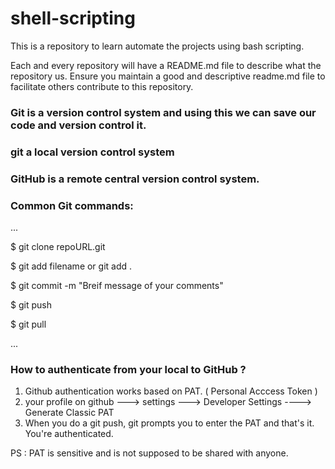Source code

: # shell-scripting
This is a repository to learn automate the projects using bash scripting.

Each and every repository will have a README.md file to describe what the repository us. Ensure you maintain a good and descriptive readme.md file to facilitate others contribute to this repository.

### Git is a version control system and using this we can save our code and version control it.
### git a local version control system
### GitHub is a remote central version control system.
### Common Git commands:

...

$ git clone repoURL.git

$ git add filename or git add .

$ git commit -m "Breif message of your comments"

$ git push

$ git pull

...

### How to authenticate from your local to GitHub ?
1) Github authentication works based on PAT. ( Personal Acccess Token )
2) your profile on github ---> settings ---> Developer Settings  ----> Generate Classic PAT 
3) When you do a git push, git prompts you to enter the PAT and that's it. You're authenticated.

PS : PAT is sensitive and is not supposed to be shared with anyone.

┄┄┄┄┄┄

Problem description →
Going through the data above, count the lines where the string "scripting" appears, and answer with only that number.

Answer section →
2